ResourceCo is reusing Adelaide’s construction and demolition waste to build new roads, homes and buildings.
In 1993, resource recovery company ResourceCo began operations in Adelaide.
Today, the company has grown to have more than 700 employees, with sites around the country recycling more than two million tonnes of waste a year.
The company’s goal is to find new ways to recycle and reuse everything it can to preserve the world’s resources.
Andrew Silvestri joined the company in 2010 as an account manager for ResourceCo’s concrete business. He is now the State Sales and Customer Service Manager, in charge of construction demolition waste and alternative fuels.
“We take construction and demolition waste from around South Australia. These various waste streams come from businesses and councils that demolish old buildings and replace road surfaces.
“We take the material and maximise the reuse of every tonne we receive,” Andrew says.
“This financial year, we’ll receive 750,000 tonnes of construction and demolition waste to the Wingfield site. Up to 95 to 98 per cent of that waste will be recycled and sold back to the market.”
He says ResourceCo has grown significantly over the past eight years, moving from 60 employees when he started to more than 700 nationally and internationally.
“We crush the material and turn it into aggregate and stone, which can be used in the construction of future roads or concrete.”
One particular example of this recycling that Andrew points to was the demolition and redevelopment of one of Adelaide’s retail gems.
The Harris Scarfe Building, in the city centre, was demolished in 2011. The process generated more than 25,000 tonnes of material, according to construction provider McMahon Services. This material was sent to ResourceCo’s site.
There, the waste – which included concrete, steel, wood and plastic – was processed and crushed into base material for 3500 cubic metres of concrete.
Andrew says it was then used by McMahon Services to build the foundations of the $385 million development of the new Harris Scarfe building where the older building had once been.
“We were able to redirect thousands of tonnes of waste that would have gone to landfill and reduce the carbon footprint of the construction and demolition process,” Andrew says.
Andrew says ResourceCo has been recycling and reusing construction and demolition waste in SA for decades and it improved the processes to make it more efficient.
“We have an advanced plant that turns the material into various sizes and grades of aggregate, which can be turned from waste into resource within a day,” Andrew says.
“The site has been modified and expanded over the years, keeping pace with the growth of the business and how much material it can handle. We use a series of excavators and loaders to process the materials.”
One of the innovations has been the introduction of a magnetic system to help in the separation of the materials. Andrew says they are used over the belt to remove steel while blowers get rid of wood and plastic.
After separating the materials, ResourceCo creates sand, aggregates, bitumen and concretes for various applications.
The company manufactures class one and two concrete for the South Australian Department of Planning, Transport and Infrastructure, which Andrew says is tested against the department’s standards.

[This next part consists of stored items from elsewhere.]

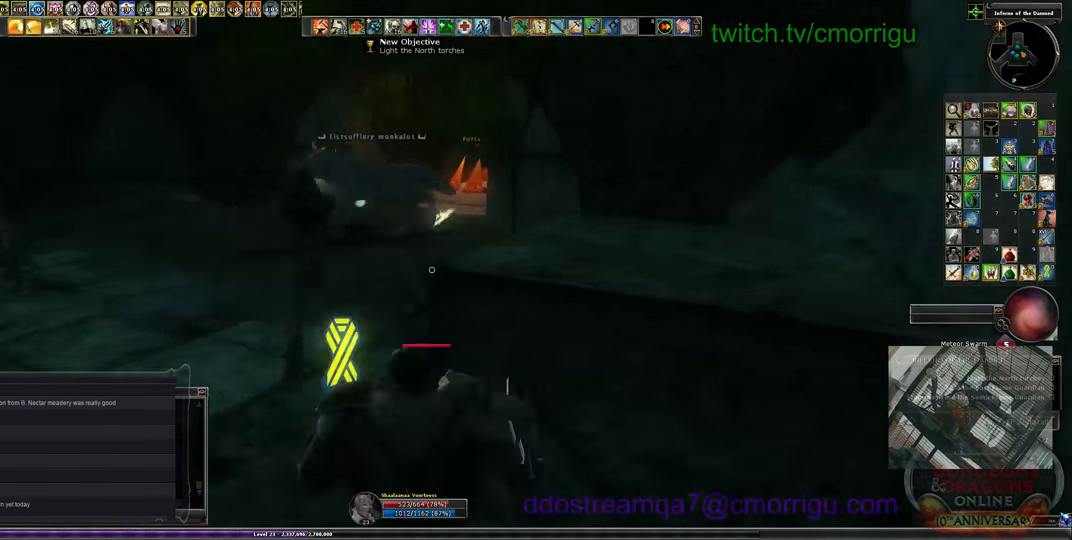
{"keys": ["a", "w"], "events": [[200, "a", "down"]]}
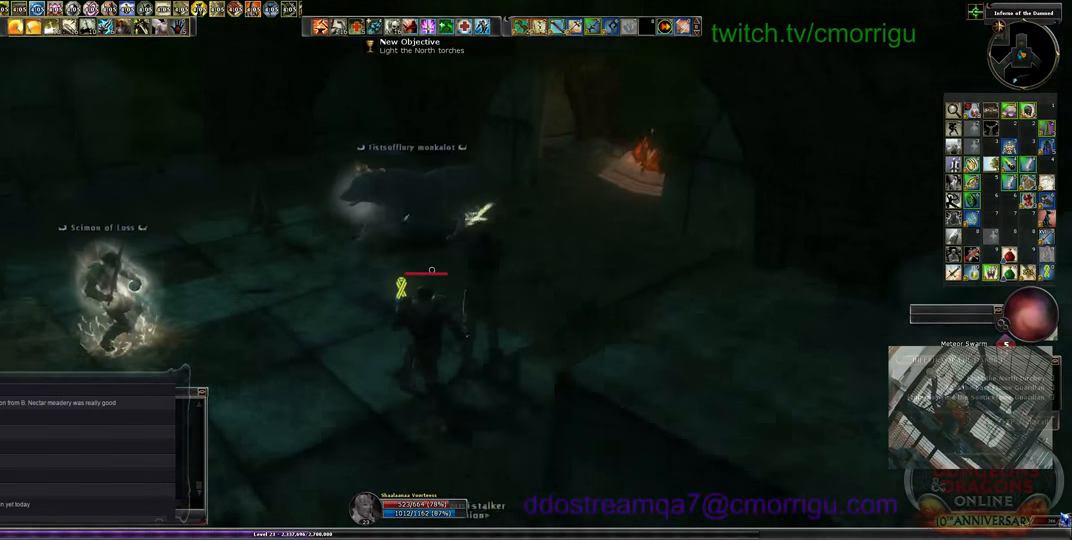
{"keys": ["a"], "events": [[366, "w", "up"]]}
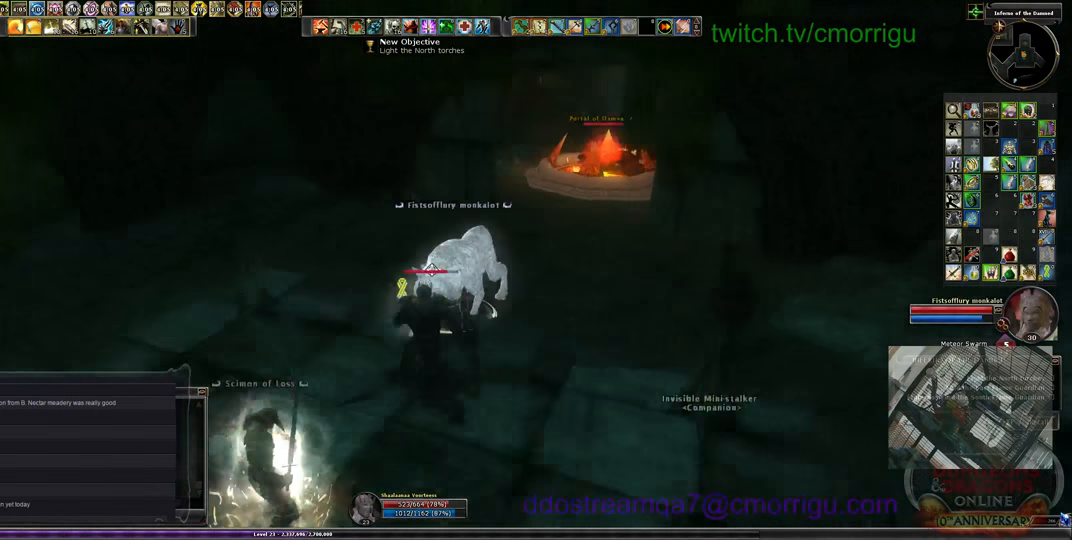
{"keys": [], "events": [[133, "a", "up"]]}
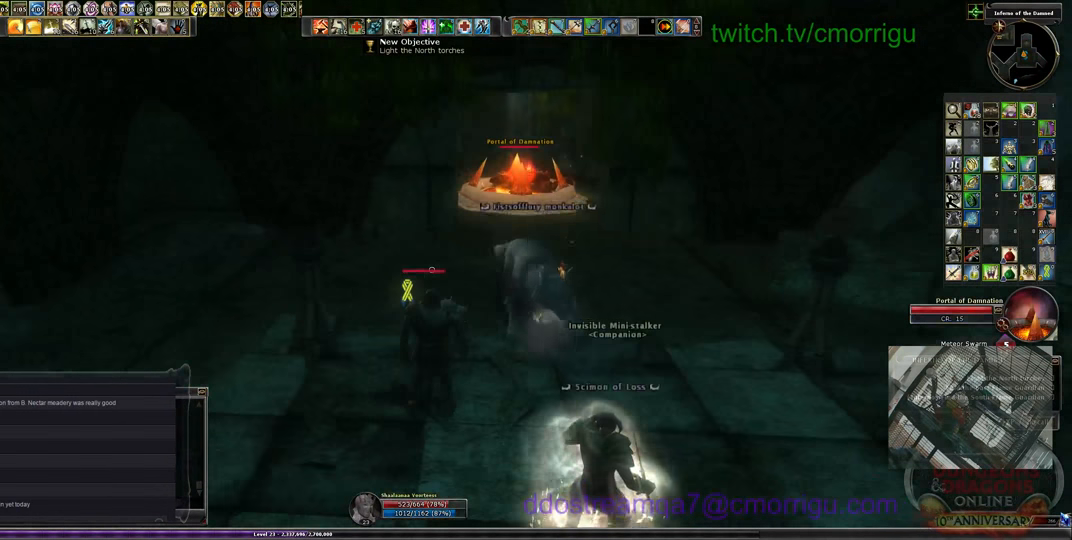
{"keys": ["s"], "events": [[33, "s", "down"]]}
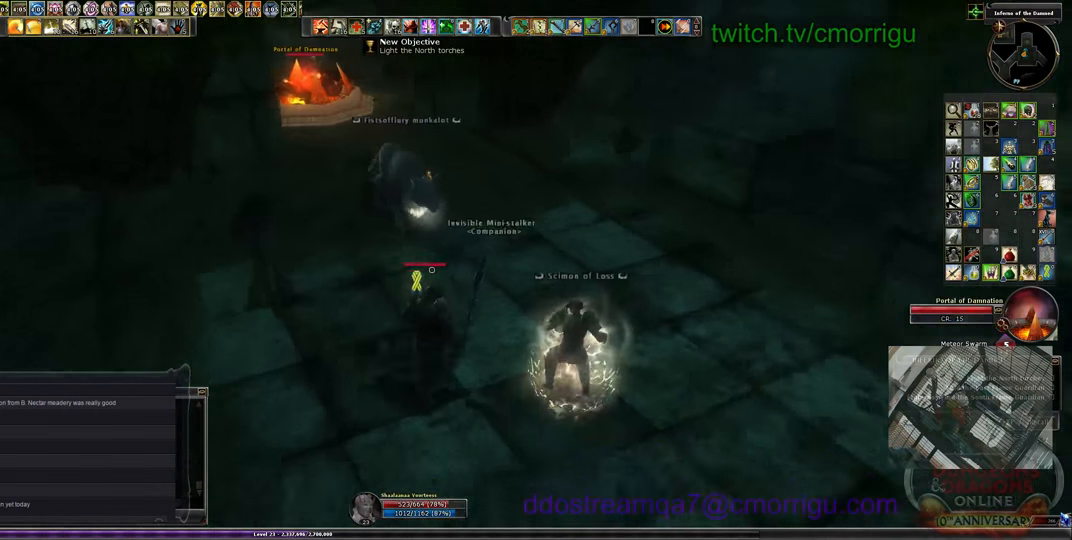
{"keys": ["a"], "events": [[133, "s", "up"], [466, "a", "down"]]}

“From a performance point of view, our concrete meets the same national standard as a quarried alternative.”
Andrew says that every tonne of stone ResourceCo is able to reuse not only saves it from being sent to landfill, but also means there is one less tonne that needed to be blasted and quarried, creating an economic and environmental benefit.
He says that every tonne of aggregate ResourceCo produces is the result of six full time employees, compared to one to two employees at a quarry.
Andrew says ResourceCo’s concrete business started with just five trucks and a single plant in Adelaide. Now, there are double the amount of plants, with 18 trucks. ResourceCo does not believe this growth must come at the cost of the environment. The company says that it has an obligation to leave the planet in a better state than when it began and uses initiatives like the Wingfield plant to do this.